One answer is that Ronald Reagan made such a shift too. The scholar Beth Fischer called this “The Reagan Reversal,” contrasting the hard-line policies of Reagan’s first term to the eager negotiations of his second. In Reagan’s own memoirs, he complained that he never could get talks going with Soviet leaders, despite multiple hand-written letters and evident sincerity, because they “kept dying on me” (Brezhnev in 1982, Andropov in 1984, Chernenko in 1985). Not until Gorbachev did Reagan finally locate a producer – even a co-star – for the movie he had always wanted to make about U.S.-Soviet relations.

That first meeting at Geneva in late 1985 was an eye-opener on both sides. According to Anatoly Dobrynin’s memoirs, the maximum the Soviets hoped to get from the summit was a joint statement against nuclear war. In 1983, Andropov had found reasons to fear an imminent first-strike by the U.S. Reagan was shocked when he learned about this misperception from U.S. intelligence (primarily the defector Gordievsky). Earlier in 1983 the President had viewed the made-for-TV movie “The Day After” about Lawrence, Kansas after a nuclear bomb, and gotten his first briefing (two-and-a-half years into his term) on the nuclear war plans that assumed hundreds of millions dead. By the time of Geneva, Reagan was eager to sign the statement that nuclear war could not be won and should never be fought – he had even used the same phrase in a speech in Japan.

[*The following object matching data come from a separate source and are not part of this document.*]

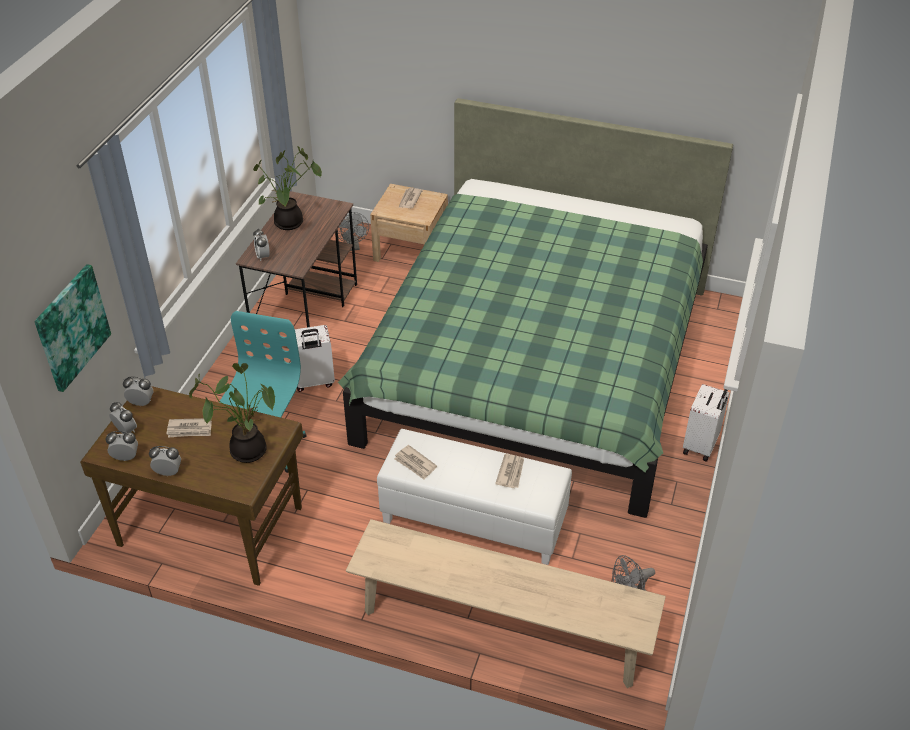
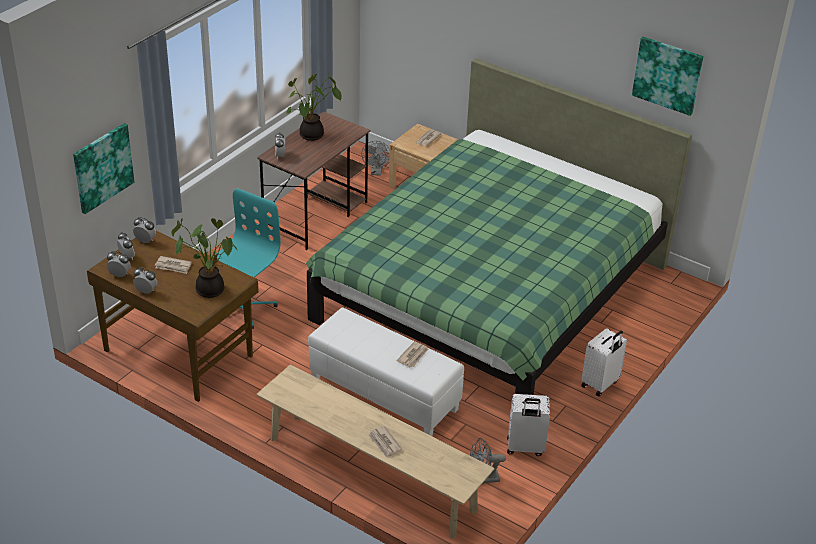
camera: 15 degrees right, 5 degrees down
(314, 382) = (300, 268): white suitcase -> white suitcase (525, 448)
(415, 464) = (341, 333): newspaper -> newspaper (384, 443)
(701, 80) = (667, 75): none -> picture

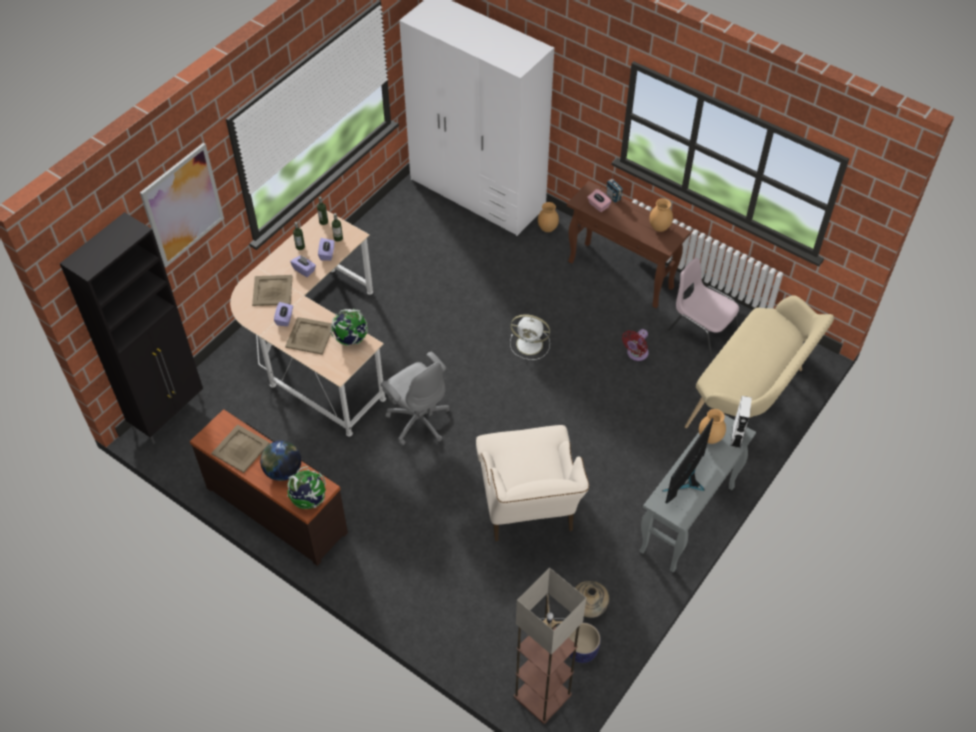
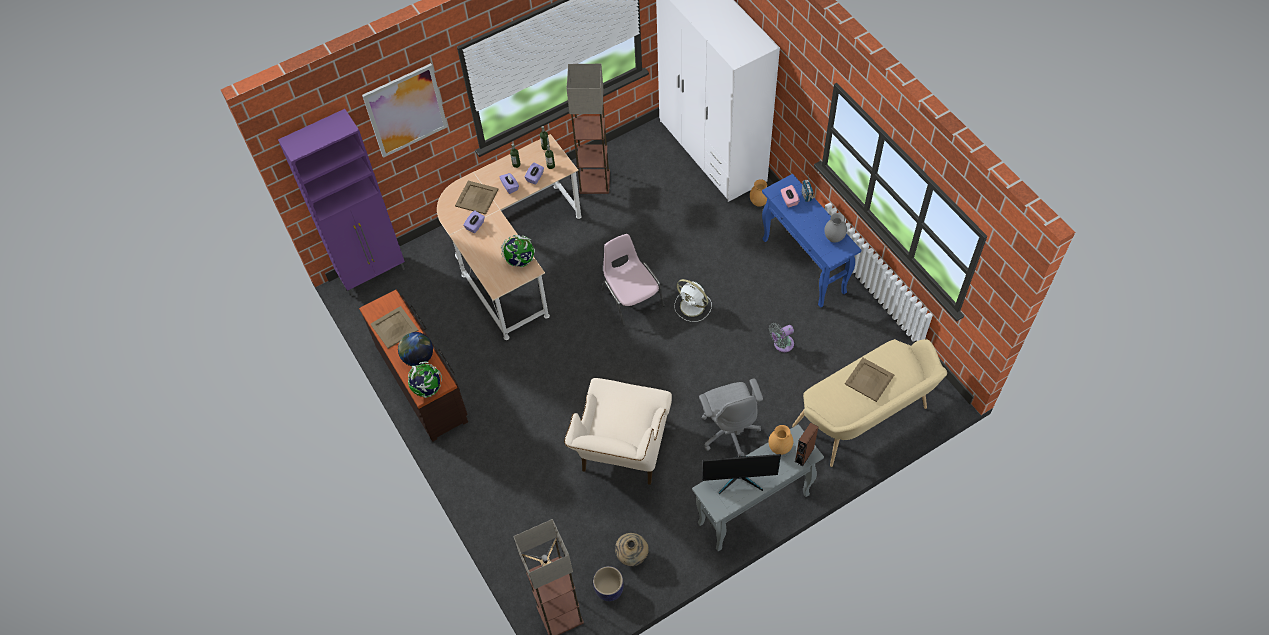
camera: 25 degrees right, 5 degrees up
(169, 413) = (374, 274): black cabinet -> purple cabinet
(310, 336) = (488, 248): beige tray -> beige tray (869, 380)
(371, 254) = (595, 181): none -> floor lamp
(418, 420) = (567, 344): grey office chair -> grey office chair (729, 430)
(621, 275) = (804, 266): brown console table -> blue console table
(636, 354) = (781, 344): red fan -> grey fan
(659, 228) = (834, 238): brown vase -> grey vase
(686, 481) = (739, 479): monitor -> monitor turned 150 degrees counterclockwise
(701, 328) = (853, 339): pink chair -> pink chair (631, 297)
(736, 436) = (804, 455): white speaker -> brown speaker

As Gorbachev recounted to his aides afterwards, he had found Reagan to be a dinosaur in political terms, but also a nuclear abolitionist. Within weeks, Gorbachev responded in kind with his proposals to abolish nuclear weapons. Dismissed by many in the West as just more Soviet propaganda, this plan seems now to have been Gorbachev’s own turning point on Soviet security. His new national security advisor, Anatoly Chernyaev, wrote about it in his diary for January 16, 1986: “Gorbachev’s proposal for a nuclear-free world by the year 2000. My impression is that he’s really decided to end the arms race no matter what. He is taking this ‘risk’ because, as he understands, it’s no risk at all – because nobody would attack us if we disarmed completely. And in order to get the country out on solid ground, we have to relieve it of the burden of the arms race, which is a drain on more than just the economy.”

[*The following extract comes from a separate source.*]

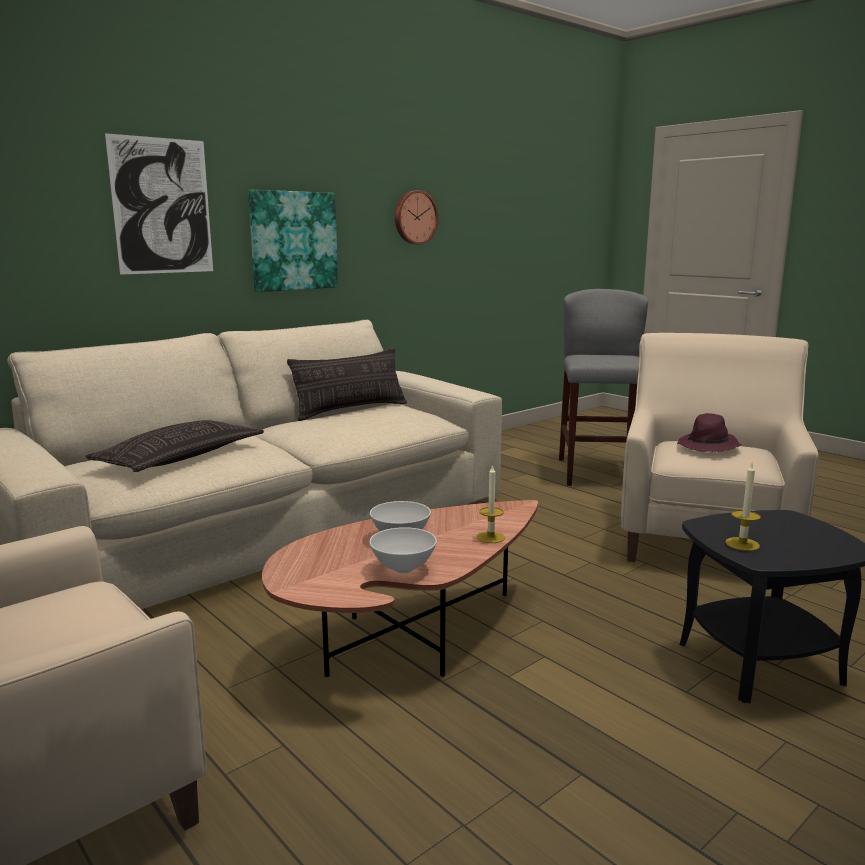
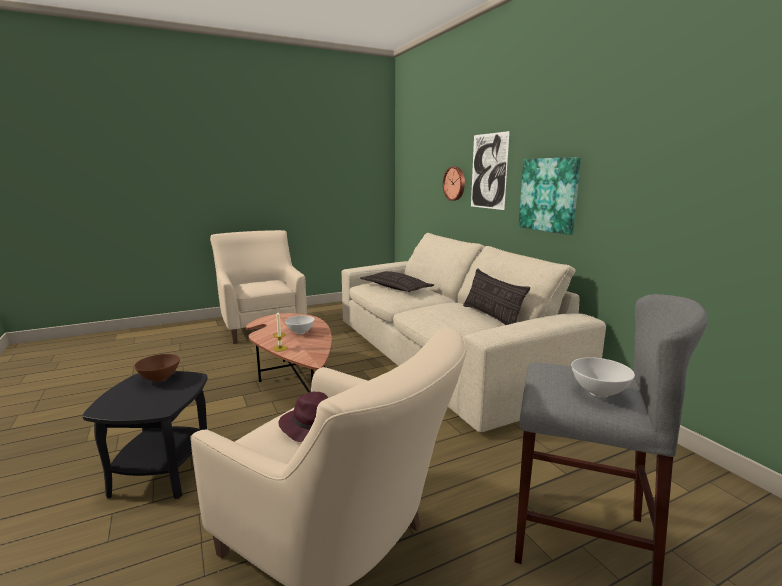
camera: 105 degrees right, 0 degrees up
(403, 568) = (269, 330): white bowl -> white bowl (599, 393)
(414, 217) = (668, 177): wall clock -> wall clock (455, 183)
(742, 544) = (159, 379): candle -> brown bowl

“Nobody would attack us if we disarmed completely.” This was a remarkable breakthrough, in effect the end of the Soviet insecurity from Stalin’s time through Chernenko’s that motivated their side of the Cold War. This was the way out of the security dilemma that trapped both sides, in which a move seen as defensive by its originator only communicated increased threat to the other party. Arguably, this was a flash of light that Gorbachev picked up from Reagan, beginning at Geneva. His aides, such as Alexander Yakovlev and Chernyaev, had picked up ideas like this from international scientific and educational exchanges.

This new concept fit with the new generational outlook that Gorbachev represented: his cohort were mere kids in Stalin’s and Hitler’s time, their professional experiences were in the bureaucratic consolidation under Brezhnev and the thaw of détente. So if the United States is not going to attack, then the security buffer zone of Eastern Europe looks less and less necessary, and more like a series of debit accounts on the subsidy ledger. Thus, when Eastern Europe started to leave the Soviet empire, Gorbachev and his peers did not necessarily know what to do, but they did know what not to do. As an internal Soviet Central Committee analysis from February 1989 concluded, “It is very unlikely that we would be able to employ the methods of 1956 and 1968, both as a matter of principle, and also because of unacceptable consequences.” And thus the Cold War ended, not with a bang or a whimper, but an ode to joy.